L'infirmière secoue la tête et poursuit.
— J'étais à son chevet le jour de sa mort.
Nos regards s'accrochent. Je me sens envahie par la tristesse. Je pense à mon père sur son lit de mort. Je suis rassuré de me dire qu'il n'était pas seul.
— Il n'avait plus toute sa tête à ce moment-là mais ses dernières paroles étaient pourtant pour vous. "Pardonne-moi Duncan. Pardonne-moi mon fils."

Je pleure pour mon père, pour Annabelle. Je pleure de colère,  je pleure de fatigue. Je pleure tout ce que je n'ai pas pleuré durant toutes ces années.
Je me ressaisis et me lève de la chaise. L'infirmière en fait de même. On se regarde quelques instants. Puis elle me prend dans ses bras. Je la remercie et elle s'éloigne, retournant à ses patients. Je me dirige vers la sortie. Il fait nuit. J'ai perdu toute notion du temps.  J'inspire longuement quelques bouffées d'air frais. Ce que je viens d'apprendre sur mon père m'a déstabilisé. Je ne lui pardonne pas pour autant de nous avoir abandonné mais je ne le déteste plus. J'ai un poids qui s'est enlevé de la poitrine.

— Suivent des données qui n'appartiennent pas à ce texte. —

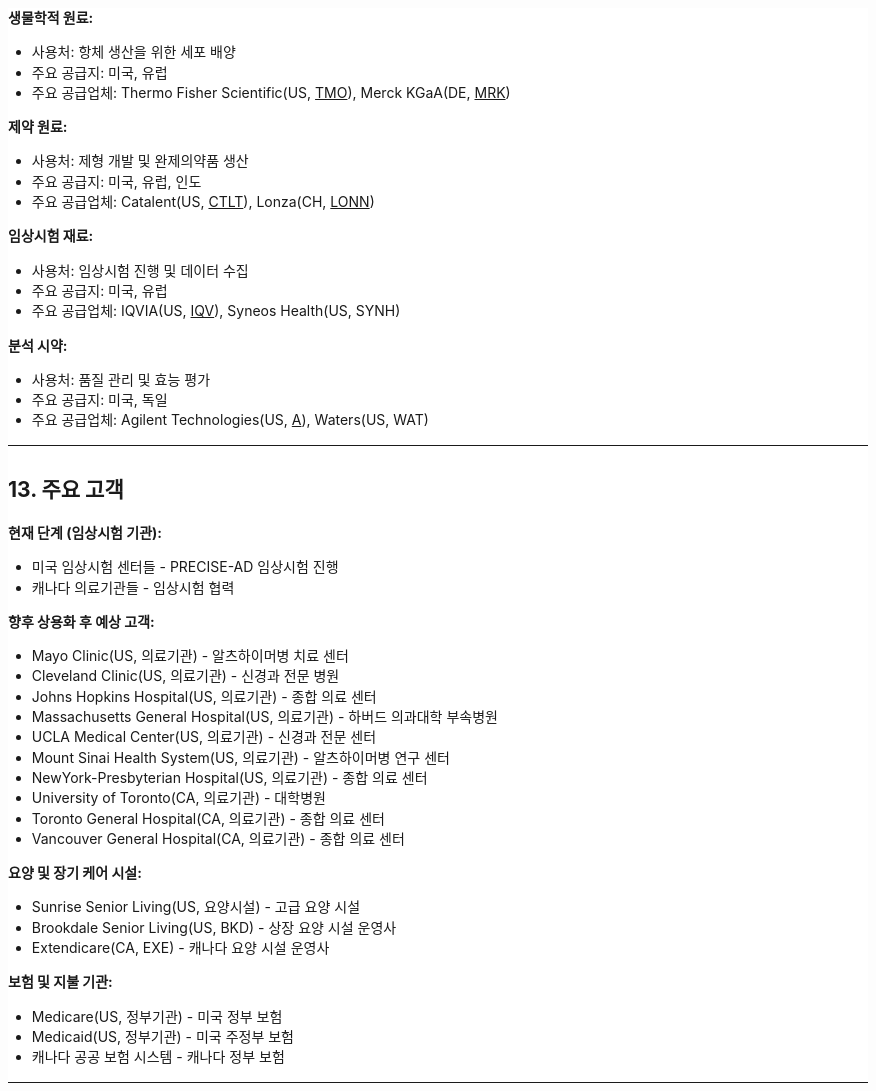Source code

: **생물학적 원료:**

- 사용처: 항체 생산을 위한 세포 배양
- 주요 공급지: 미국, 유럽
- 주요 공급업체: Thermo Fisher Scientific(US, [TMO](/company-analysis/tmo/)), Merck KGaA(DE, [MRK](/company-analysis/mrk/))

**제약 원료:**

- 사용처: 제형 개발 및 완제의약품 생산
- 주요 공급지: 미국, 유럽, 인도
- 주요 공급업체: Catalent(US, [CTLT](/company-analysis/ctlt/)), Lonza(CH, [LONN](/company-analysis/lonn/))

**임상시험 재료:**

- 사용처: 임상시험 진행 및 데이터 수집
- 주요 공급지: 미국, 유럽
- 주요 공급업체: IQVIA(US, [IQV](/company-analysis/iqv/)), Syneos Health(US, SYNH)

**분석 시약:**

- 사용처: 품질 관리 및 효능 평가
- 주요 공급지: 미국, 독일
- 주요 공급업체: Agilent Technologies(US, [A](/company-analysis/a/)), Waters(US, WAT)

---

## 13. 주요 고객 

**현재 단계 (임상시험 기관):**

- 미국 임상시험 센터들 - PRECISE-AD 임상시험 진행
- 캐나다 의료기관들 - 임상시험 협력

**향후 상용화 후 예상 고객:**

- Mayo Clinic(US, 의료기관) - 알츠하이머병 치료 센터
- Cleveland Clinic(US, 의료기관) - 신경과 전문 병원
- Johns Hopkins Hospital(US, 의료기관) - 종합 의료 센터
- Massachusetts General Hospital(US, 의료기관) - 하버드 의과대학 부속병원
- UCLA Medical Center(US, 의료기관) - 신경과 전문 센터
- Mount Sinai Health System(US, 의료기관) - 알츠하이머병 연구 센터
- NewYork-Presbyterian Hospital(US, 의료기관) - 종합 의료 센터
- University of Toronto(CA, 의료기관) - 대학병원
- Toronto General Hospital(CA, 의료기관) - 종합 의료 센터
- Vancouver General Hospital(CA, 의료기관) - 종합 의료 센터

**요양 및 장기 케어 시설:**

- Sunrise Senior Living(US, 요양시설) - 고급 요양 시설
- Brookdale Senior Living(US, BKD) - 상장 요양 시설 운영사
- Extendicare(CA, EXE) - 캐나다 요양 시설 운영사

**보험 및 지불 기관:**

- Medicare(US, 정부기관) - 미국 정부 보험
- Medicaid(US, 정부기관) - 미국 주정부 보험
- 캐나다 공공 보험 시스템 - 캐나다 정부 보험

---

J'entre à nouveau dans l'hôpital et aperçoit un homme en blouse s'approcher de la salle d'attente. J'accélère le pas. Une bonne nouvelle s'il vous plaît. Une bonne nouvelle.
— Monsieur Hayes ?
— Oui,oui, c'est moi.
— Mme Cameron est sortie du bloc opératoire. Nous avons arrêté l'hémorragie. Elle n'a pas de commotion cérébrale. Elle est tirée d'affaires. Il lui faut juste du repos. Elle dort à présent. Je vous conseille de vous reposer vous aussi. Vous pourrez la voir dès demain matin.
— Merci Docteur ! Je lui sers la main avec vivacité.
Annabelle est vivante !

Je monte dans ma voiture et je rentre à l'hôtel. Exténué,  je m'effondre sur mon lit. Je peine pourtant à m'endormir. Je repense à Annabelle, son accident, à mon père, aux révélations de l'infirmière. Si seulement mon père avait eu le courage d'admettre son erreur et de laisser son égo de côté, tout aurait pu être différent. Je ne veux pas lui ressembler et être un lâche. J'ai failli perdre la femme que j'aime aujourd'hui. Il est temps à présent de baisser les armes.